### [ACTIVITY]
Write only the number of lines in the data that include the word "smartphone".

### [Multi-frame object listings]
------------------------------------------------------------

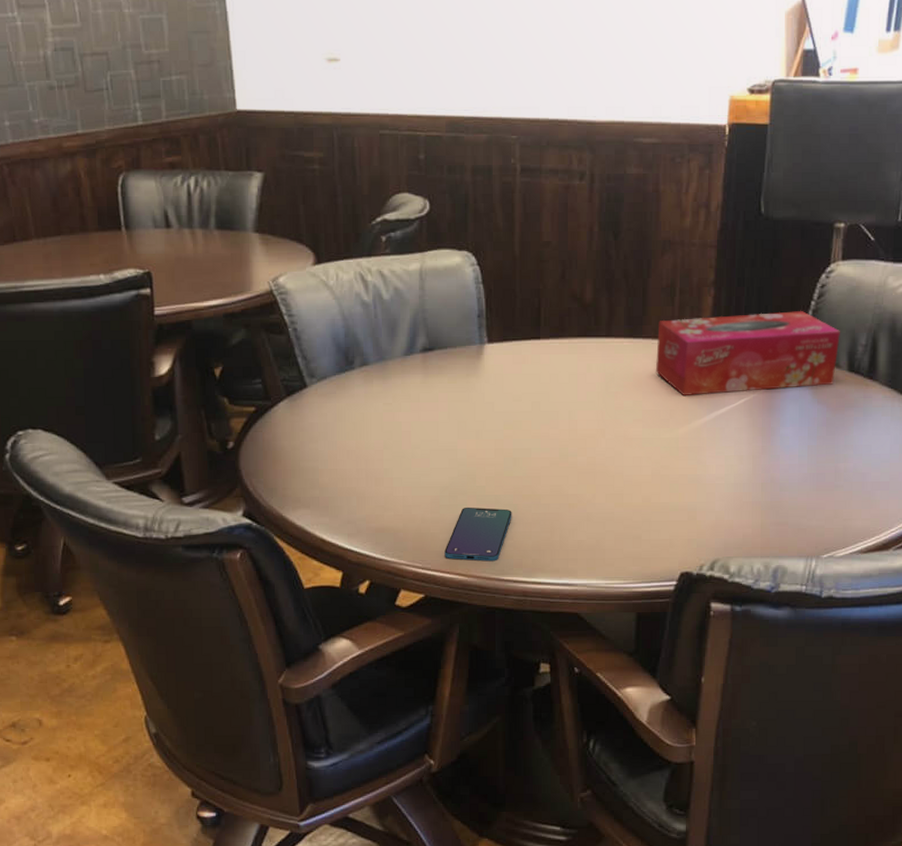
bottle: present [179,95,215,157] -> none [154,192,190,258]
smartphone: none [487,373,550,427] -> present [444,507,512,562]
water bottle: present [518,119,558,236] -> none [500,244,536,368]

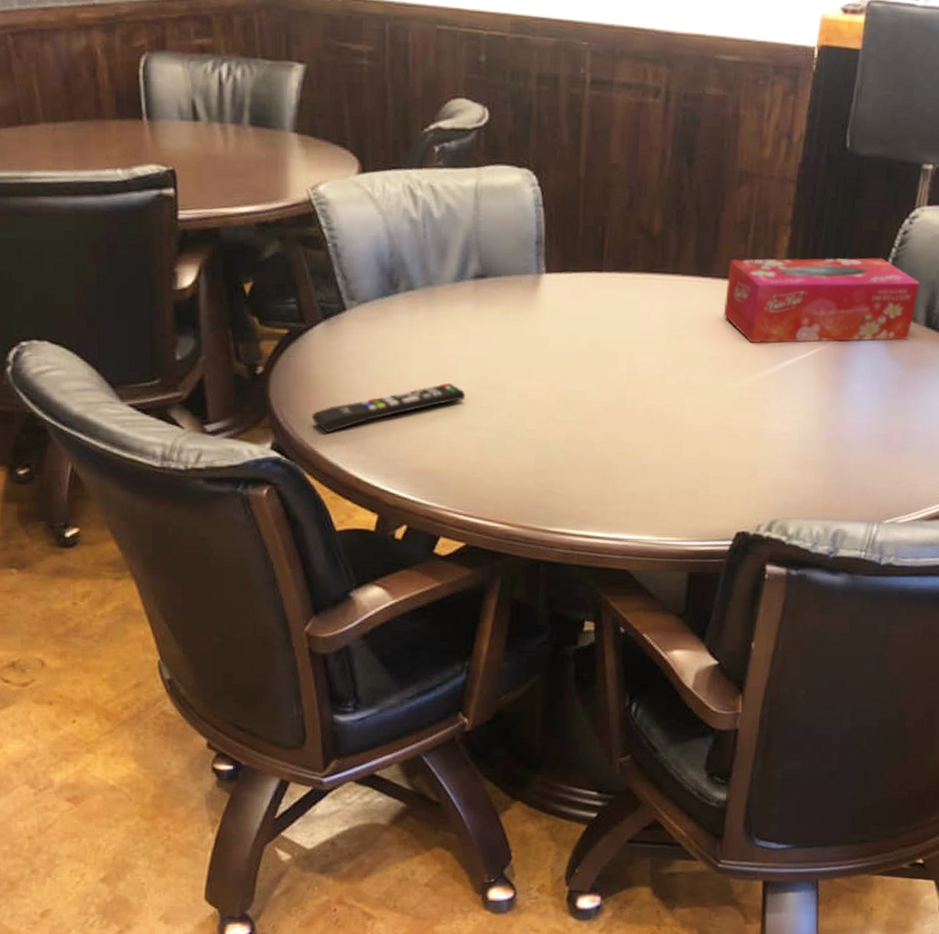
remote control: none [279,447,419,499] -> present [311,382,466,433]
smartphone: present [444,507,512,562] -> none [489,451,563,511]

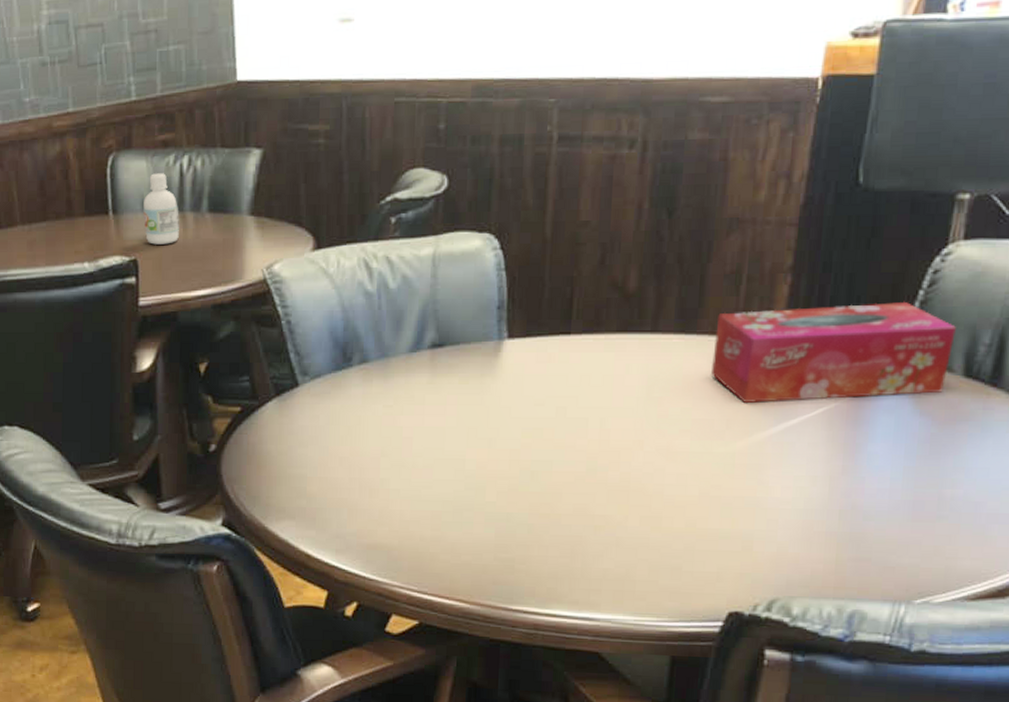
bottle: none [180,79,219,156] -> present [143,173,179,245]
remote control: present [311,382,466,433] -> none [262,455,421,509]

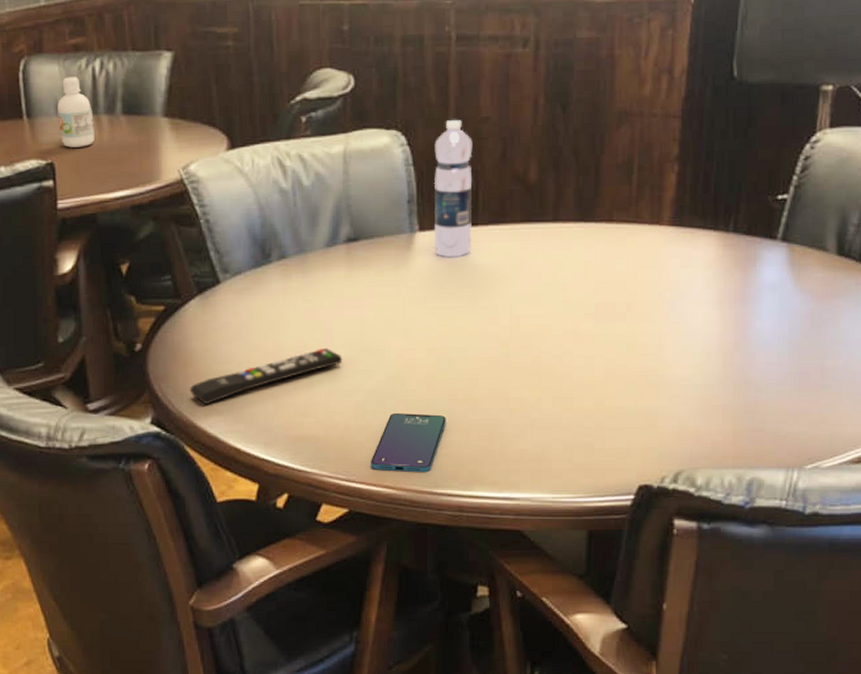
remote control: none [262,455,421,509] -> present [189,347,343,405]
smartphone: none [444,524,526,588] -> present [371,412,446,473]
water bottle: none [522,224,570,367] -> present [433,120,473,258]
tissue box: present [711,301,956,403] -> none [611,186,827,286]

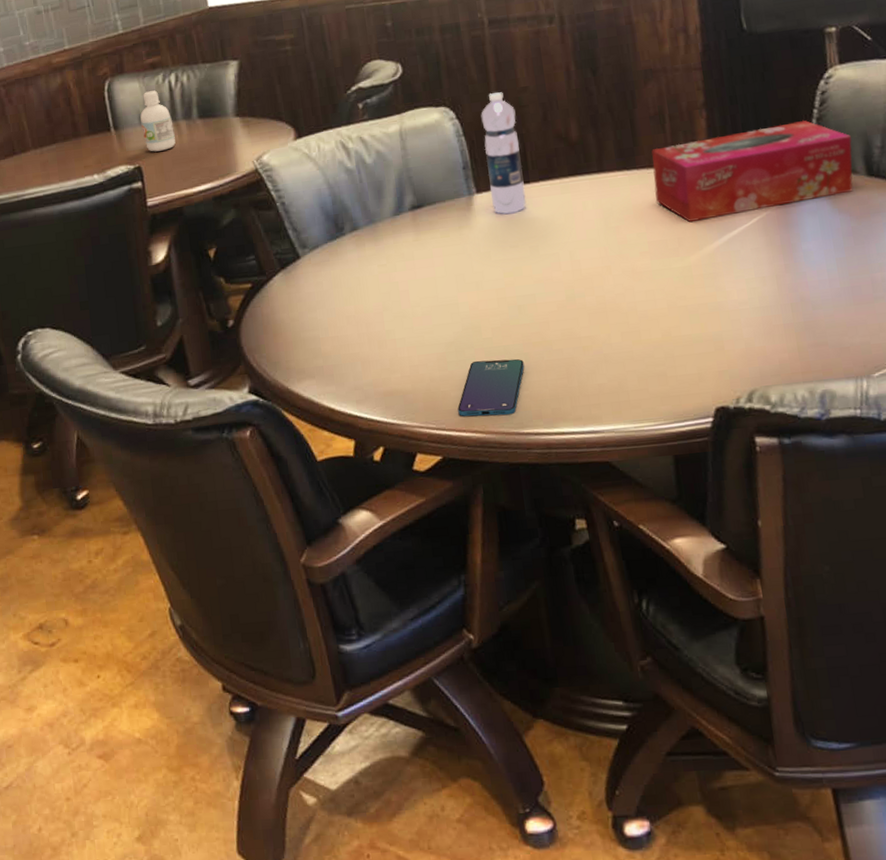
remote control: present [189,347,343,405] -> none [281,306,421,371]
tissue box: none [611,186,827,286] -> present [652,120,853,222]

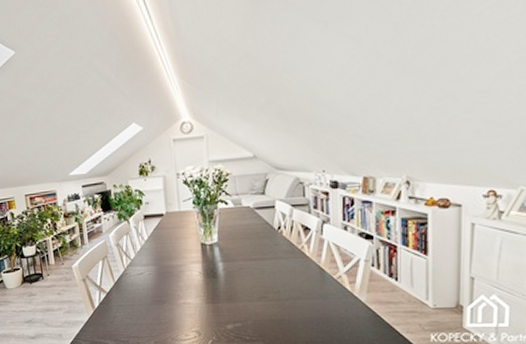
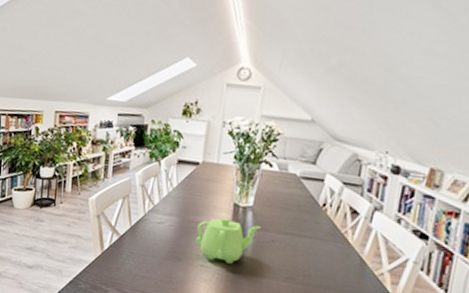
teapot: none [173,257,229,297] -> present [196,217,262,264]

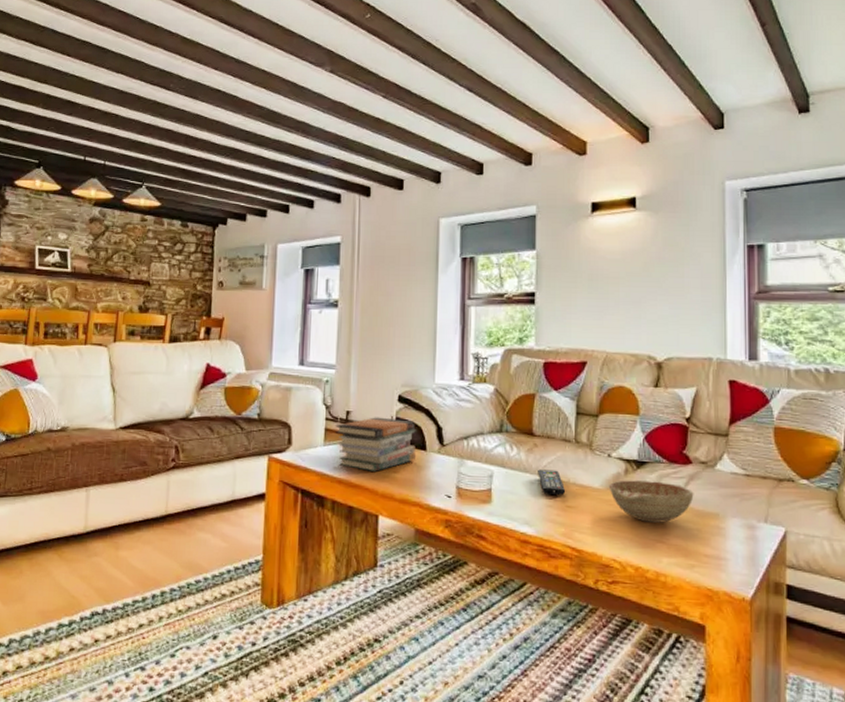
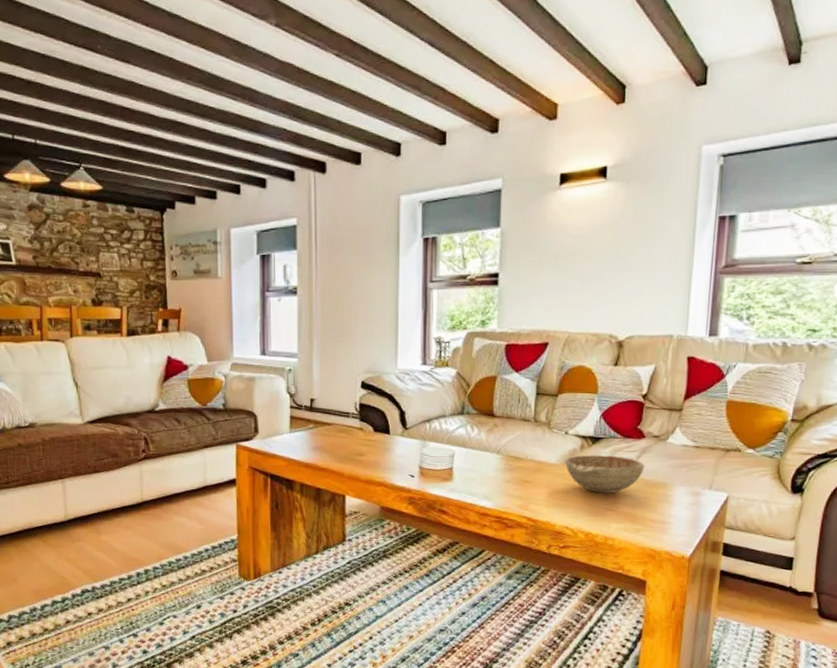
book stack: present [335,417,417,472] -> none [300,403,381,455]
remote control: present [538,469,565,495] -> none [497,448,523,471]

------------------------------------------------------------

### [SOLUTION TO THE PROBLEM]
3